October 20, 2012|By Scott Dance, The Baltimore Sun
As treatments have improved and awareness has increased, mortality rates from breast cancer have fallen in recent decades. For white women, the annual rate fell from about 31 per 100,000 in 1987 to about 22 in 2007, according to the cancer institute. The rate didn't fall as much among black women, dropping from 35 per 100,000 in 1987 to about 31 in 2007.
Research to continue those improvements is focused on increasing what is known about breast cancer types and developing targeted therapies.
Other efforts seek to improve genetic testing to provide more insight on patients' individual cancer risks, but that work may not be as useful as learning more about the disease itself, said Dr. Katherine Tkaczuk, director of the breast evaluation and treatment program at the University of Maryland's Greenebaum Cancer Center.
"It's not ever going to be possible to look at every gene, although we'd like to be personalized eventually," Tkaczuk said.
Developing better profiles of each breast cancer type, which Tkaczuk said she expects to number more than just the four outlined in the Nature study, can establish a better "common ground" to apply to all patients, she said.

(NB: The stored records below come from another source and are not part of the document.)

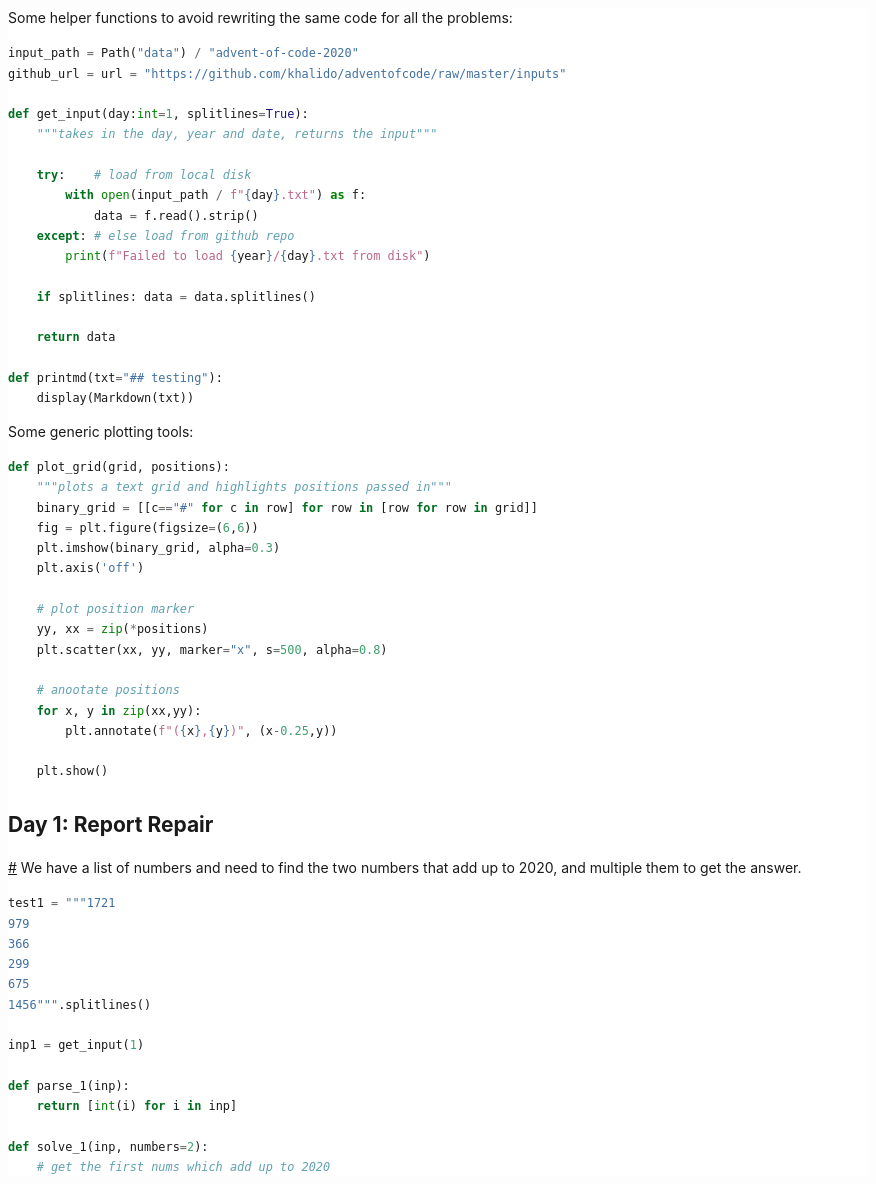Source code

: Some helper functions to avoid rewriting the same code for all the problems:


```python
input_path = Path("data") / "advent-of-code-2020"
github_url = url = "https://github.com/khalido/adventofcode/raw/master/inputs"

def get_input(day:int=1, splitlines=True):
    """takes in the day, year and date, returns the input"""
    
    try:    # load from local disk
        with open(input_path / f"{day}.txt") as f:
            data = f.read().strip()
    except: # else load from github repo
        print(f"Failed to load {year}/{day}.txt from disk")

    if splitlines: data = data.splitlines()

    return data 

def printmd(txt="## testing"):
    display(Markdown(txt))
```

Some generic plotting tools:


```python
def plot_grid(grid, positions):
    """plots a text grid and highlights positions passed in"""
    binary_grid = [[c=="#" for c in row] for row in [row for row in grid]]
    fig = plt.figure(figsize=(6,6))
    plt.imshow(binary_grid, alpha=0.3)
    plt.axis('off')
    
    # plot position marker
    yy, xx = zip(*positions)
    plt.scatter(xx, yy, marker="x", s=500, alpha=0.8)
    
    # anootate positions
    for x, y in zip(xx,yy):
        plt.annotate(f"({x},{y})", (x-0.25,y))
    
    plt.show()
```

## Day 1: Report Repair

[#](https://adventofcode.com/2020/day/1) We have a list of numbers and need to find the two numbers that add up to 2020, and multiple them to get the answer.


```python
test1 = """1721
979
366
299
675
1456""".splitlines()

inp1 = get_input(1)

def parse_1(inp): 
    return [int(i) for i in inp]

def solve_1(inp, numbers=2):
    # get the first nums which add up to 2020
```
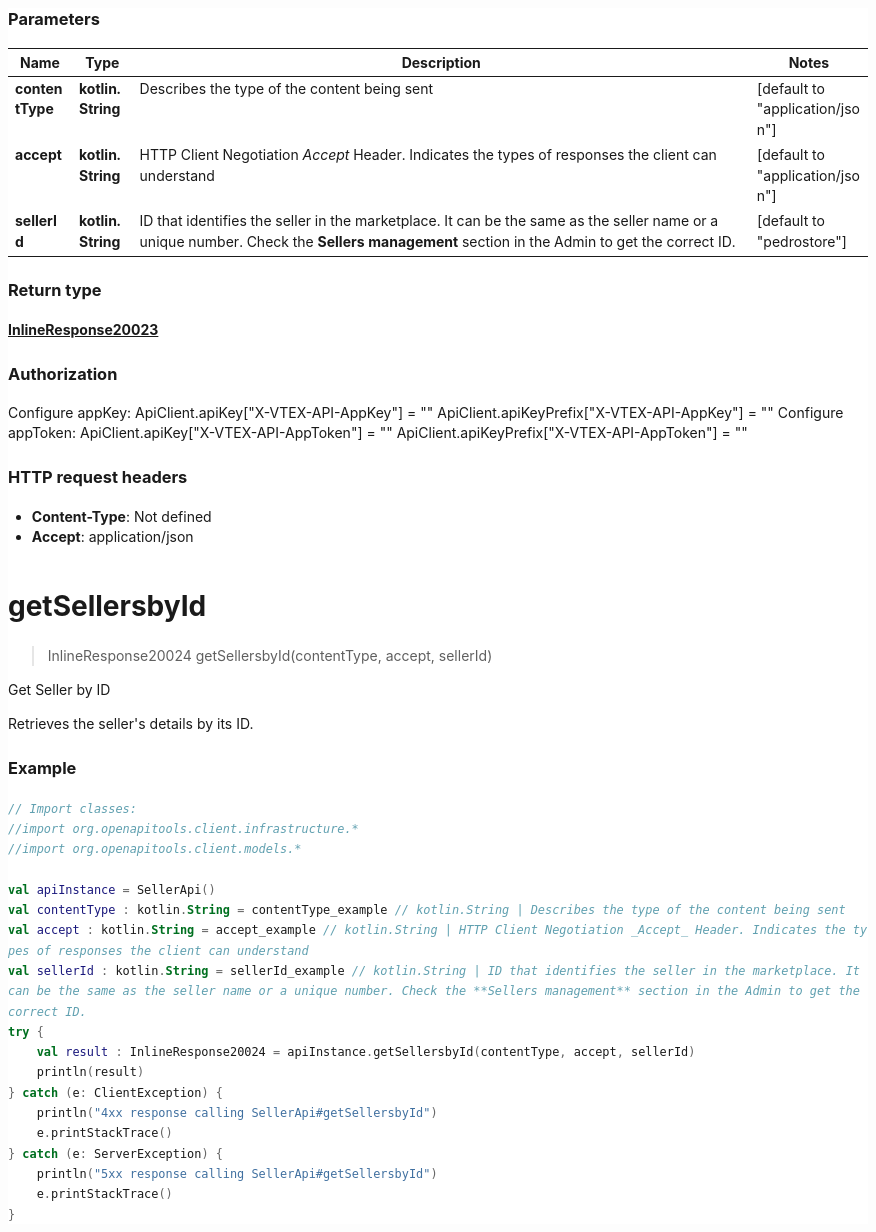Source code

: ### Parameters

Name | Type | Description  | Notes
------------- | ------------- | ------------- | -------------
 **contentType** | **kotlin.String**| Describes the type of the content being sent | [default to &quot;application/json&quot;]
 **accept** | **kotlin.String**| HTTP Client Negotiation _Accept_ Header. Indicates the types of responses the client can understand  | [default to &quot;application/json&quot;]
 **sellerId** | **kotlin.String**| ID that identifies the seller in the marketplace. It can be the same as the seller name or a unique number. Check the **Sellers management** section in the Admin to get the correct ID. | [default to &quot;pedrostore&quot;]

### Return type

[**InlineResponse20023**](InlineResponse20023.md)

### Authorization


Configure appKey:
    ApiClient.apiKey["X-VTEX-API-AppKey"] = ""
    ApiClient.apiKeyPrefix["X-VTEX-API-AppKey"] = ""
Configure appToken:
    ApiClient.apiKey["X-VTEX-API-AppToken"] = ""
    ApiClient.apiKeyPrefix["X-VTEX-API-AppToken"] = ""

### HTTP request headers

 - **Content-Type**: Not defined
 - **Accept**: application/json

<a name="getSellersbyId"></a>
# **getSellersbyId**
> InlineResponse20024 getSellersbyId(contentType, accept, sellerId)

Get Seller by ID

Retrieves the seller&#39;s details by its ID.

### Example
```kotlin
// Import classes:
//import org.openapitools.client.infrastructure.*
//import org.openapitools.client.models.*

val apiInstance = SellerApi()
val contentType : kotlin.String = contentType_example // kotlin.String | Describes the type of the content being sent
val accept : kotlin.String = accept_example // kotlin.String | HTTP Client Negotiation _Accept_ Header. Indicates the types of responses the client can understand 
val sellerId : kotlin.String = sellerId_example // kotlin.String | ID that identifies the seller in the marketplace. It can be the same as the seller name or a unique number. Check the **Sellers management** section in the Admin to get the correct ID.
try {
    val result : InlineResponse20024 = apiInstance.getSellersbyId(contentType, accept, sellerId)
    println(result)
} catch (e: ClientException) {
    println("4xx response calling SellerApi#getSellersbyId")
    e.printStackTrace()
} catch (e: ServerException) {
    println("5xx response calling SellerApi#getSellersbyId")
    e.printStackTrace()
}
```
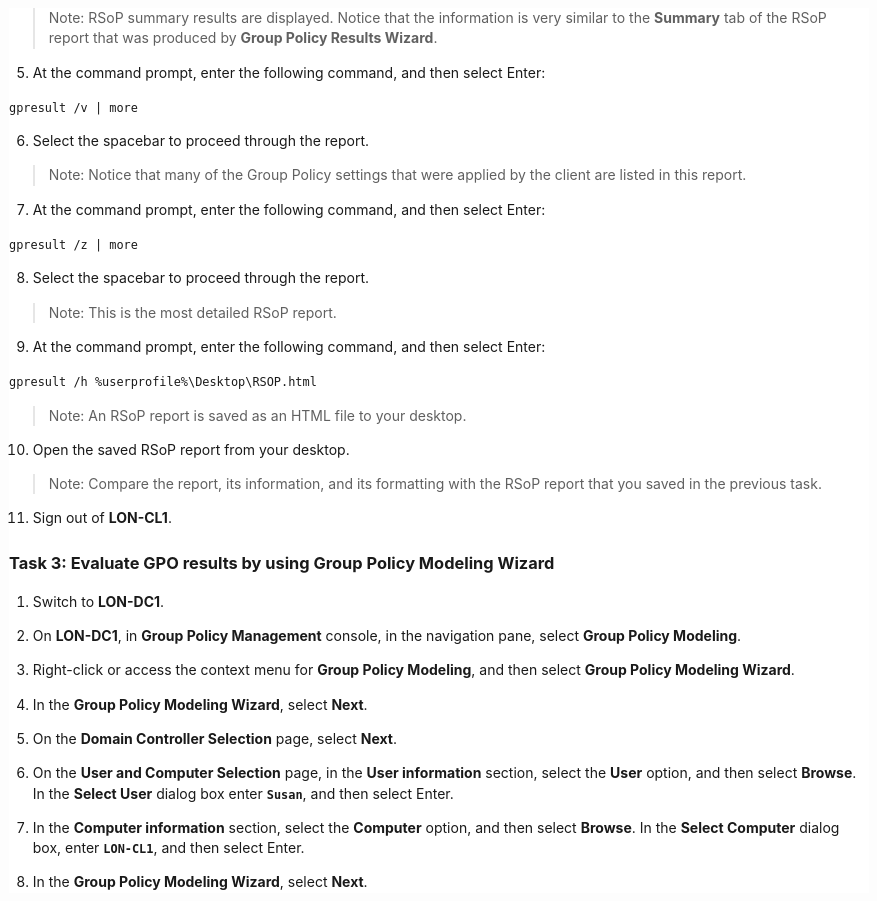>Note: RSoP summary results are displayed. Notice that the information is very similar to the **Summary** tab of the RSoP report that was produced by **Group Policy Results Wizard**.

5.  At the command prompt, enter the following command, and then select Enter:

   ```
gpresult /v | more
   ```

6.  Select the spacebar to proceed through the report. 

>Note: Notice that many of the Group Policy settings that were applied by the client are listed in this report. 

7.  At the command prompt, enter the following command, and then select Enter:

   ```
gpresult /z | more
   ```

8.  Select the spacebar to proceed through the report. 

>Note: This is the most detailed RSoP report.

9.  At the command prompt, enter the following command, and then select Enter:

   ```
   gpresult /h %userprofile%\Desktop\RSOP.html
   ```

>Note: An RSoP report is saved as an HTML file to your desktop. 

10.  Open the saved RSoP report from your desktop. 

>Note: Compare the report, its information, and its formatting with the RSoP report that you saved in the previous task.

11.  Sign out of **LON-CL1**.

### Task 3: Evaluate GPO results by using Group Policy Modeling Wizard

1.  Switch to **LON-DC1**.

2.  On **LON-DC1**, in **Group Policy Management** console, in the navigation pane, select **Group Policy Modeling**.

3.  Right-click or access the context menu for **Group Policy Modeling**, and then select **Group Policy Modeling Wizard**.

4.  In the **Group Policy Modeling Wizard**, select **Next**.

5.  On the **Domain Controller Selection** page, select **Next**.

6.  On the **User and Computer Selection** page, in the **User information** section, select the **User** option, and then select **Browse**. In the **Select User** dialog box enter **`Susan`**, and then select Enter.

7.  In the **Computer information** section, select the **Computer** option, and then select **Browse**. In the **Select Computer** dialog box, enter **`LON-CL1`**, and then select Enter.

8.  In the **Group Policy Modeling Wizard**, select **Next**.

In the realm of cancer research, much is known about breast cancer relative to other cancers, making targeted therapies more advanced, said Dr. Otis Brawley, chief medical officer for the American Cancer Society. But more could be done, he said, pointing out that the federal cancer institute funds only about 10 percent of research proposals.
"In breast cancer, we understand more about the targets than almost any other cancer," Brawley said. "I see a lot of progress. I'm not at all satisfied with the pace of that progress."
Part of the difficulty is that the deeper researchers delve into breast cancer types, the fewer patients their findings may help, doctors said. That also makes it difficult for researchers to get a large enough sample of patients from which to draw conclusions. Studies pull from hospital cancer centers across the country to gather a large enough pool of cases.
The treatments also are costly and not a quick fix. For Herceptin, for example, a full course is administered for a year and costs about $50,000. Combined with Perjeta, the new companion drug, the price rises above $100,000.
Still, patients are eager to embrace new treatments, Thompson said. A former nurse, Thompson started working as a nurse educator and navigator at Hopkins' breast center after completing her treatment, helping others learn more about their options.
Many go to their oncologists after doing their own research, asking specifically about targeted therapies that are in clinical trials, despite the time and costs involved.
"A year seems like a long time to not be able to put cancer behind you, but at the same time, they're glad to have that arrow in their quiver," Thompson said. "This is the best shot for what we call a curative paradigm."